Chicago looks only kind of like Chicago. The only remaining original Chicagoans are the three-piece horn section and keyboardist/vocalist Robert Lamm, author of “Does Anybody Really Know What Time It Is?,” “Beginnings,” “Saturday in the Park,” and “25 or -6 to 4,” among other gems. The face of the band, bassist/vocalist Peter Cetera, has been doing his own thing since the ’80s (and Terry Kath died in 1978). At least REO offers us its face, vocalist/keyboardist Kevin Cronin –– the only original member (Kronin joined in ’72, a couple of years after the band had formed) is keyboardist Neal Doughty.
There’s no doubt that Chicago-’14 can cook, but can they cook like this?
And can REO-’14 cook like this?
There’s only one way to find out.
(The over/under on the number of African-Americans in attendance is 10.)
3.) Bedford Blues & BBQ Festival has come a long way in just a couple of years, going from a sort of backyard cookout to a major force in North Texas and in bluesdom in general.

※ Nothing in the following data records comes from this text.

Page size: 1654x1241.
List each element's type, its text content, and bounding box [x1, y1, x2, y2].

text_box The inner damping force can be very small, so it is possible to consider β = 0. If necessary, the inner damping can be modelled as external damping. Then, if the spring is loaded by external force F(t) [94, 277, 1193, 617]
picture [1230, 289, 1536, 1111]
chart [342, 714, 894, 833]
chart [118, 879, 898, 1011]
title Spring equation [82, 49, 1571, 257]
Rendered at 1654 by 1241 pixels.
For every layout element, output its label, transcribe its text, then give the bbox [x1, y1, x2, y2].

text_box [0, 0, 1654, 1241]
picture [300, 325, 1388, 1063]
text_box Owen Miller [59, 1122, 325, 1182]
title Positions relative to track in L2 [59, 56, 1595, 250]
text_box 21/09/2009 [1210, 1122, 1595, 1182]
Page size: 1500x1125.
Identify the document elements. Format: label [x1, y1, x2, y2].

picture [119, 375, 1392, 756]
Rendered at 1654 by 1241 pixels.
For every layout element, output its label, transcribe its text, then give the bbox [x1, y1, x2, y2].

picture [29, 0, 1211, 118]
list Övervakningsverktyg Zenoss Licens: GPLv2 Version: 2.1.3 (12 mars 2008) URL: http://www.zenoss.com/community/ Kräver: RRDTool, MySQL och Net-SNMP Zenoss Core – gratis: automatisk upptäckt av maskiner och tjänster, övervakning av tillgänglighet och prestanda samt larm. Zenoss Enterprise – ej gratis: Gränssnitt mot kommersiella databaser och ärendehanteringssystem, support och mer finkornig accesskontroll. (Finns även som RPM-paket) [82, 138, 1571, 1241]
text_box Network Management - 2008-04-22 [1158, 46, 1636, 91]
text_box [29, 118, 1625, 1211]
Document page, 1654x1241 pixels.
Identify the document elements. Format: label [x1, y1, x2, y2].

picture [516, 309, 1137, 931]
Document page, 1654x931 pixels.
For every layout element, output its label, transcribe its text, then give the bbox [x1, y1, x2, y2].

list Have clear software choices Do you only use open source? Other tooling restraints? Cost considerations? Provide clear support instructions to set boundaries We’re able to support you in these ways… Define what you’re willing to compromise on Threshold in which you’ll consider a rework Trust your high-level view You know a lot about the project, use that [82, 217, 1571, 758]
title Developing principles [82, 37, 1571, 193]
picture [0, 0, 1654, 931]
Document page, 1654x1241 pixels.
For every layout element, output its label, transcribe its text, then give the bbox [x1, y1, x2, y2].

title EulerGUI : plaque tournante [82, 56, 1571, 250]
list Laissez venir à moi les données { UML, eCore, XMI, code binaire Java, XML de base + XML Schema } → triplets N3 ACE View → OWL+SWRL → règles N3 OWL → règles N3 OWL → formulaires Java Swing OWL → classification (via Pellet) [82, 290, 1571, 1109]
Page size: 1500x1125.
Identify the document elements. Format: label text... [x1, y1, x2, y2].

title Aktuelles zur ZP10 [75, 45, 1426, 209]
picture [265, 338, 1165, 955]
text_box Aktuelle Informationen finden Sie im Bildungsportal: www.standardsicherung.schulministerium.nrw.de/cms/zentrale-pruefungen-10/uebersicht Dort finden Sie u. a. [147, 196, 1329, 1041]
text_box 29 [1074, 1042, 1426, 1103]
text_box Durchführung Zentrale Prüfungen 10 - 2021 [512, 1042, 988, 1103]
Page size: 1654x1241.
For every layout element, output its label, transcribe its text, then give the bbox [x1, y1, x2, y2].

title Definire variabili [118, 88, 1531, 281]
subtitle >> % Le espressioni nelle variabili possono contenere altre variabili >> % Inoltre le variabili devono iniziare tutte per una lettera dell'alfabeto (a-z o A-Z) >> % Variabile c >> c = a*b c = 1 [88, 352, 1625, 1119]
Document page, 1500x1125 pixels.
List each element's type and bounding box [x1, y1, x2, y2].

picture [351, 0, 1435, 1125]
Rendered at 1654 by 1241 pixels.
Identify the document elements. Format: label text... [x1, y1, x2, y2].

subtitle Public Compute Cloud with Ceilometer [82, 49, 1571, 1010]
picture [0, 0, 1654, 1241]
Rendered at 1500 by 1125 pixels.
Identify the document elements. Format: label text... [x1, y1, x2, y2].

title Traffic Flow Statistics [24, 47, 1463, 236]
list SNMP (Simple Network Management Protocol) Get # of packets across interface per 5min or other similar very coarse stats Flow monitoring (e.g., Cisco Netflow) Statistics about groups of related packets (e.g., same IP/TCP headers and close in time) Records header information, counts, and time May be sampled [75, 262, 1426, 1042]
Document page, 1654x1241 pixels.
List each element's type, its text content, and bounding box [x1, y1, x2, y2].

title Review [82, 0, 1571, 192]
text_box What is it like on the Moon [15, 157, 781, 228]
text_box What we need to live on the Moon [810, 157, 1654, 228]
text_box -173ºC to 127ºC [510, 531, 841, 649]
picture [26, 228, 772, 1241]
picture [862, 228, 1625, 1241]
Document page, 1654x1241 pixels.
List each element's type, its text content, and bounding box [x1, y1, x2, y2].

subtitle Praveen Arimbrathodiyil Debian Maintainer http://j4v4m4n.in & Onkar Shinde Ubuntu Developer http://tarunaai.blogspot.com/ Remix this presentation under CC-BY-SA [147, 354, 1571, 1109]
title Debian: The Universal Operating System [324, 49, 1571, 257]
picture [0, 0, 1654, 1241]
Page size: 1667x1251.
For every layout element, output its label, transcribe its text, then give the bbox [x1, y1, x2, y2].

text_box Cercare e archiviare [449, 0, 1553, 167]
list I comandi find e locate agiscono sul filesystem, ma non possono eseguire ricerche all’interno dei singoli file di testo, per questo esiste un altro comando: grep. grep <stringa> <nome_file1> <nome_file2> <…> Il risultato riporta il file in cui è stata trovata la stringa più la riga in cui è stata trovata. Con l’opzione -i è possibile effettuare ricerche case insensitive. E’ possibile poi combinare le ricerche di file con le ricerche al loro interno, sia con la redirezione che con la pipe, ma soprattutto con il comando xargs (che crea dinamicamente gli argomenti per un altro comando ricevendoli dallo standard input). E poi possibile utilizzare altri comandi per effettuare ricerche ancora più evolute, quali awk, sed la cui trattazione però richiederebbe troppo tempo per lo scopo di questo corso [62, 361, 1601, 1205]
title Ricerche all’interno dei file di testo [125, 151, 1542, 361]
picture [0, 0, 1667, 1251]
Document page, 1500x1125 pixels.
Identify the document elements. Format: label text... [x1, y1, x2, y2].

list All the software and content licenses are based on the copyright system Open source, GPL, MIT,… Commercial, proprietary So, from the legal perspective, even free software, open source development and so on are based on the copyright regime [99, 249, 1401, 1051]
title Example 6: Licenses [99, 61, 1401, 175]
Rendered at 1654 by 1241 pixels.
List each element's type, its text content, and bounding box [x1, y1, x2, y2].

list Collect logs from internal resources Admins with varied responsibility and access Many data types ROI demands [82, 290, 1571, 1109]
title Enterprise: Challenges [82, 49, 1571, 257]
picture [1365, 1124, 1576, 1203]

This year’s headliners, Robert Cray, Shemekia Copeland, and Robert Randolph & The Family Band, are serious, internationally renowned commodities.
Part of the festival includes a barbecue competition, and there are dozens of entrants this year, most from Texas but some from as far afield as Kansas, Louisiana, Arkansas, Oklahoma, New Mexico, and Florida.
The event is today through Sunday at 1951 L. Don Dodson Dr., Bedford (817-952-2128). Admission is $7-10.
4.) Like The Hold Steady but countrified and more preoccupied with small towns than bright lights and big cities, North Carolina’s American Aquarium spins yarns about blue-collar life, framing them with mostly rowdy, clanging guitars and driving rhythms. Really good stuff.
With Fort Worthian Grady Spencer, American Aquarium plays Sunday night at Magnolia Motor Lounge (3005 Morton St., 817-332-3344).
5A.) Former stickman for Frank Zappa and ’80s synth-pop giants Missing Persons, Terry Bozzio is a legend, known for playing his massive drumkit like a piano to craft purely percussive suites –– let’s not call them “solos” –– and for touring the world giving clinics/concerts. He’ll be at McDavid Studio (301 E. 5th St., downtown, 817-212-4280) tonight (Friday) at 7:30 p.m. seated behind the world’s largest tuned drum and percussion set.
Tickets are $33.
5B.) Don’t forget the great shows written about in the Weekly’s print edition: Leon Bridges tonight (Friday) at Fred’s TCU, Clearfork Music Festival with The Black Angels, Bright Light Social Hour, Burning Hotels, and many more Saturday at Panther Island Pavilion, and Blood of the Sun Saturday at Lola’s.